With the holidays over, Internet users worldwide did more surfing than shopping in January, according to a new report from NetRatings (Nasdaq: NTRT), which measured at-home Web use in 29 countries.
In fact, Internet use skyrocketed in January, with people spending more time online, viewing more pages and logging on more often than they did in December, the report said.
Browsers, Not Buyers
But among the top 25 sites, it was search engines, not e-tailers, that saw the biggest gains in unique visitors during the month. According to NetRatings analyst Richard Goosey, this indicates that people are using the Internet more often to find information than to buy goods and services.
"With the close of the holiday shopping season, Internet users were back to the business of truly 'surfing' the Internet, and they logged on to Ask Jeeves and Google to conduct those online searches," Goosey said.
Forrester analyst Christopher Kelley said he is not surprised that global e-commerce was weaker in January.
"The holiday season is certainly the
strongest for e-commerce, and in a similar fashion to
traditional retail
, January sales should not be
expected to be as strong as December sales," Kelley
told the E-Commerce Times.
Average time spent online during January was 10 hours and 17 minutes, up 10.26 percent over December figures. Web users visited an average of 47 different domains in the first month of the new year, up 9 percent over December.
Goosey said those numbers "underscore a change from more targeted shopping activity in December to general Internet surfing in January."
Engines Beat E-Tailers
Yahoo! was the most popular site during the month, with its number of unique visitors increasing 3.58 percent.

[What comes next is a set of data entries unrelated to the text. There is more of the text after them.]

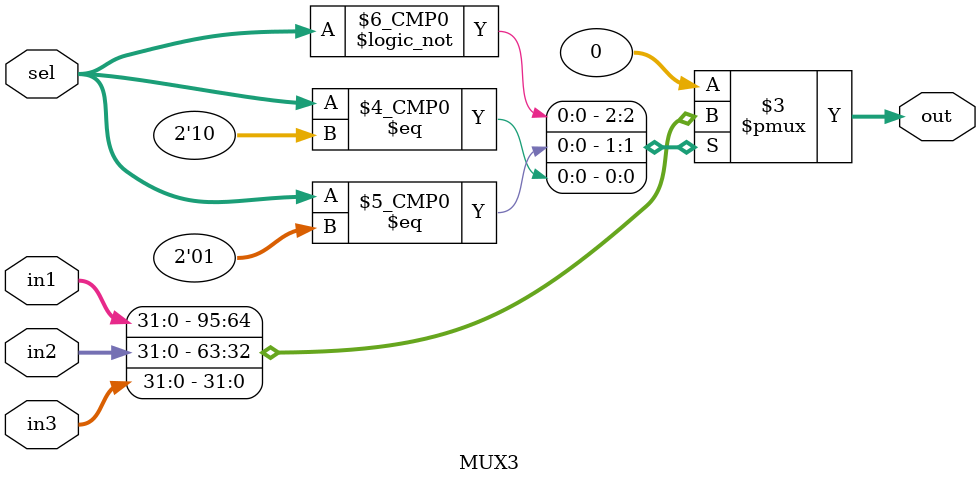
<source format=v>
module MUX3 (
    input [1:0] sel,
    input [31:0] in1,
    in2,
    in3,
    output reg [31:0] out
);
  always @(sel, in1, in2, in3) begin
    out = 0;
    case (sel)
      2'b00: out = in1;
      2'b01: out = in2;
      2'b10: out = in3;
    endcase
  end
endmodule

</source>
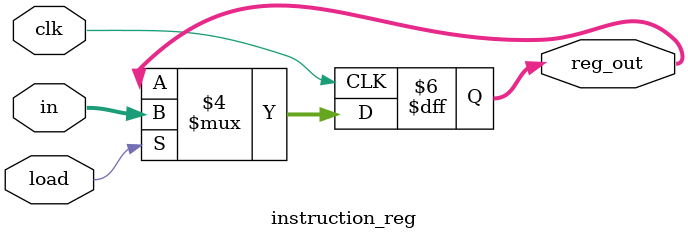
<source format=v>
module instruction_reg(in, reg_out, load, clk);
	input [15:0]in;
	input load;
	output reg[15:0]reg_out;
	input clk;
	always @(posedge clk) begin 
		if(load == 1'b1)
			reg_out <= in;
		else
			reg_out <= reg_out;
	end
endmodule
</source>
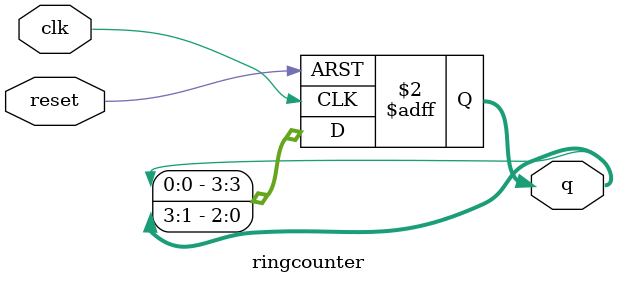
<source format=v>
module ringcounter(clk,q,reset);
   input clk,reset;
   output reg [3:0]q;
   
   always@(posedge clk or posedge reset)
   if(reset)
      begin
      q<=4'b0001;
      end
   else
      begin
      q[3]<=q[0];
      q[2]<=q[3];
      q[1]<=q[2];
      q[0]<=q[1];
      end
          
endmodule

</source>
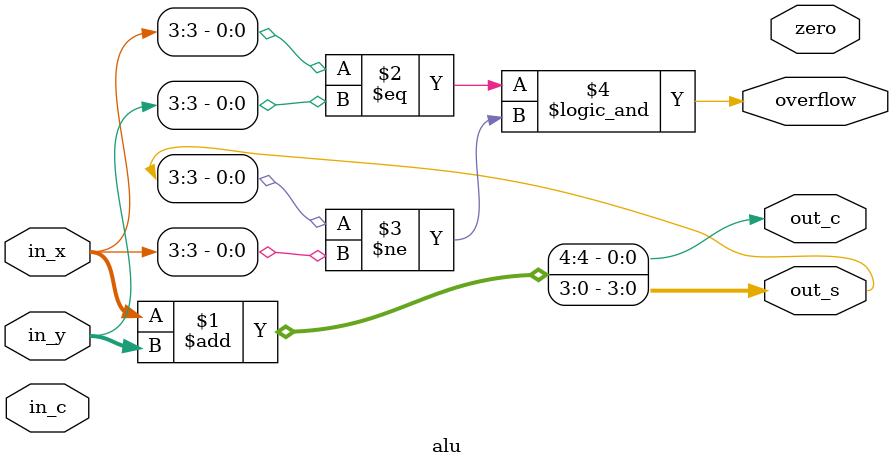
<source format=v>
module alu(
        input in_c,
        input [3:0] in_x,
        input [3:0] in_y,
        output reg [3:0] out_s,
        output reg out_c,
        output reg zero,
        output reg overflow
    );
    assign {out_c, out_s} = in_x + in_y;
    assign overflow = (in_x[3] == in_y[3] && out_s[3] != in_x[3]);

endmodule

</source>
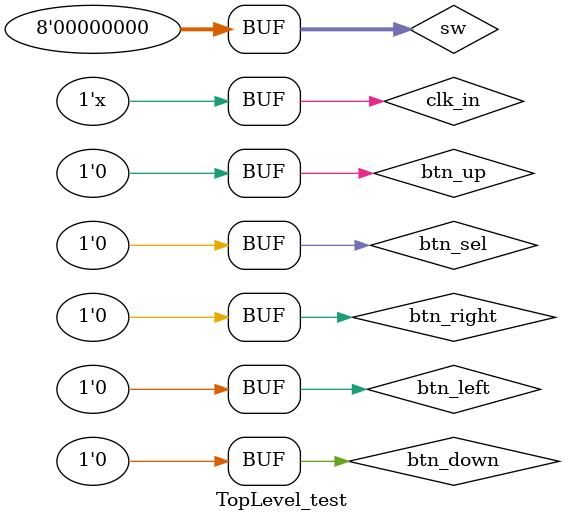
<source format=v>
`timescale 1ns / 1ps


module TopLevel_test;

	// Inputs
	reg clk_in;
	reg btn_up;
	reg btn_down;
	reg btn_left;
	reg btn_right;
	reg btn_sel;
	reg [7:0] sw;

	// Outputs
	wire [7:0] led;
	wire [7:0] rgb;
	wire hsync;
	wire vsync;
	wire [7:0] seg;
	wire [3:0] an;

	// Instantiate the Unit Under Test (UUT)
	TopLevel uut (
		.clk_in(clk_in), 
		.btn_up(btn_up), 
		.btn_down(btn_down), 
		.btn_left(btn_left), 
		.btn_right(btn_right), 
		.btn_sel(btn_sel), 
		.sw(sw), 
		.led(led), 
		.rgb(rgb), 
		.hsync(hsync), 
		.vsync(vsync), 
		.seg(seg), 
		.an(an)
	);

	initial begin
		// Initialize Inputs
		clk_in = 0;
		btn_up = 0;
		btn_down = 0;
		btn_left = 0;
		btn_right = 0;
		btn_sel = 0;
		sw = 0;

		// Wait 100 ns for global reset to finish
		#100;
        
		// Add stimulus here

	end
	
	// Simulate 100 MHz Clock in signal
	always begin
		#5 clk_in = !clk_in;
	end
      
endmodule


</source>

On average, users visited the site nine times in January and spent a total of one hour and eight minutes there.
Ask Jeeves and Google both saw bigger increases in their number of unique visitors -- 13.42 percent and 12.5 percent, respectively -- but visitors spent less than 20 minutes during the month on both sites. European portal and service provider Wanadoo also saw a big jump in visitors, with unique users up 13.1 percent.
E-tailers fared less well. Amazon ranked seventh among the top 25 sites, but its number of unique visitors fell 4.26 percent. Users visited the site an average of twice during the month, spending just 12 minutes there.
On the other hand, EBay posted a gain: Its total unique visitors increased 1.91 percent. Users spent an average of one hour and 35 minutes on the auction site in January.
Growth Expected
Despite the reported decline in overall e-shopping activity, NetRatings analyst David Day said he expects e-commerce to continue to grow.
"Surfing to commerce sites such as Amazon.com is seasonal, so we'd expect traffic to fall off somewhat after the Christmas period," Day told the E-Commerce Times. "However, we also see underlying commerce activity continuing to grow on a year-on-year basis as new surfers continue to join the Web and existing users become more relaxed about entering credit card numbers and other confidential information to buy goods and services."
More Users
Overall Web use was up in January, with an active universe of more than 260 million people -- more than 6 million more than in December.
Most of that increase came in the United Kingdom and Korea, where the number of active Web users increased by more than 3 million in each country. The UK increase, which Goosey said is the biggest ever recorded, was due to falling prices, better availability of fixed-rate connections and heavy advertising by AOL and other major Internet companies.
Web use increased in most other countries, too, but it declined in
Japan, Sweden, Hong Kong, Argentina, India, Norway,
Singapore, Israel, New Zealand and South Africa.